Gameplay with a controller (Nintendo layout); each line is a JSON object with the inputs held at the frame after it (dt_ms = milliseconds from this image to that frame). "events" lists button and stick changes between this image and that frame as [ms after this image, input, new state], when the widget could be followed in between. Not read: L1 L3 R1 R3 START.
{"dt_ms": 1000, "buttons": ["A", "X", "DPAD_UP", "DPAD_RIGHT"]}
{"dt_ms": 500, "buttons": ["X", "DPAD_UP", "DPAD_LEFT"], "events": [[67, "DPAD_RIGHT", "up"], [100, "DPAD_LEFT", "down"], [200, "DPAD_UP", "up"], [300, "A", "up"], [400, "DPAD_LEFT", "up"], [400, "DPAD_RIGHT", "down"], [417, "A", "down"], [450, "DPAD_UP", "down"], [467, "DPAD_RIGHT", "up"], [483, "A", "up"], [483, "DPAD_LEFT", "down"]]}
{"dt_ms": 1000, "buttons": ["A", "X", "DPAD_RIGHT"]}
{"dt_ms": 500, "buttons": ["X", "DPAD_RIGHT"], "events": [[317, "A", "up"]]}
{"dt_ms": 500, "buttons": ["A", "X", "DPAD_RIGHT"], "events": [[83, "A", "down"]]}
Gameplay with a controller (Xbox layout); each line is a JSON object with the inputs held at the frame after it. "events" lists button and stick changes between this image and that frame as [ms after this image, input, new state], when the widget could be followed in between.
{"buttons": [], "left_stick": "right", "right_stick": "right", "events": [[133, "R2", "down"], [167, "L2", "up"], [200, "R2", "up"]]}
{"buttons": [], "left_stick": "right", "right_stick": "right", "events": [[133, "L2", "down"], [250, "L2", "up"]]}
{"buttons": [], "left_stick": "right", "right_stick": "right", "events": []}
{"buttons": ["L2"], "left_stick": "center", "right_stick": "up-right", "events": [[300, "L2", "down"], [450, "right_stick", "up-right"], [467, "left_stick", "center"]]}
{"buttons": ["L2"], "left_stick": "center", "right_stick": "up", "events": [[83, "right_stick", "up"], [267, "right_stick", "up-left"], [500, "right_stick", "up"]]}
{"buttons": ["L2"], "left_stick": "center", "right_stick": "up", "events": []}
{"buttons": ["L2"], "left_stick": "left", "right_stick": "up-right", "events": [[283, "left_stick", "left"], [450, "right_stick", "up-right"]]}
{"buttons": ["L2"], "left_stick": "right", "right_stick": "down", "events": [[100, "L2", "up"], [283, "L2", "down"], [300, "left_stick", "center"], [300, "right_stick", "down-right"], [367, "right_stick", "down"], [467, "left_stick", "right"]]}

-=-=-=-=-

* _Problem to work on_
The data above must be returned in full, exactly as written.

* _Solved problem_
Gameplay with a controller (Nintendo layout); each line is a JSON object with the inputs held at the frame after it (dt_ms = milliseconds from this image to that frame). "events" lists button and stick changes between this image and that frame as [ms after this image, input, new state], when the widget could be followed in between. Not read: L1 L3 R1 R3 START.
{"dt_ms": 1000, "buttons": ["A", "X", "DPAD_UP", "DPAD_RIGHT"]}
{"dt_ms": 500, "buttons": ["X", "DPAD_UP", "DPAD_LEFT"], "events": [[67, "DPAD_RIGHT", "up"], [100, "DPAD_LEFT", "down"], [200, "DPAD_UP", "up"], [300, "A", "up"], [400, "DPAD_LEFT", "up"], [400, "DPAD_RIGHT", "down"], [417, "A", "down"], [450, "DPAD_UP", "down"], [467, "DPAD_RIGHT", "up"], [483, "A", "up"], [483, "DPAD_LEFT", "down"]]}
{"dt_ms": 1000, "buttons": ["A", "X", "DPAD_RIGHT"]}
{"dt_ms": 500, "buttons": ["X", "DPAD_RIGHT"], "events": [[317, "A", "up"]]}
{"dt_ms": 500, "buttons": ["A", "X", "DPAD_RIGHT"], "events": [[83, "A", "down"]]}
Gameplay with a controller (Xbox layout); each line is a JSON object with the inputs held at the frame after it. "events" lists button and stick changes between this image and that frame as [ms after this image, input, new state], when the widget could be followed in between.
{"buttons": [], "left_stick": "right", "right_stick": "right", "events": [[133, "R2", "down"], [167, "L2", "up"], [200, "R2", "up"]]}
{"buttons": [], "left_stick": "right", "right_stick": "right", "events": [[133, "L2", "down"], [250, "L2", "up"]]}
{"buttons": [], "left_stick": "right", "right_stick": "right", "events": []}
{"buttons": ["L2"], "left_stick": "center", "right_stick": "up-right", "events": [[300, "L2", "down"], [450, "right_stick", "up-right"], [467, "left_stick", "center"]]}
{"buttons": ["L2"], "left_stick": "center", "right_stick": "up", "events": [[83, "right_stick", "up"], [267, "right_stick", "up-left"], [500, "right_stick", "up"]]}
{"buttons": ["L2"], "left_stick": "center", "right_stick": "up", "events": []}
{"buttons": ["L2"], "left_stick": "left", "right_stick": "up-right", "events": [[283, "left_stick", "left"], [450, "right_stick", "up-right"]]}
{"buttons": ["L2"], "left_stick": "right", "right_stick": "down", "events": [[100, "L2", "up"], [283, "L2", "down"], [300, "left_stick", "center"], [300, "right_stick", "down-right"], [367, "right_stick", "down"], [467, "left_stick", "right"]]}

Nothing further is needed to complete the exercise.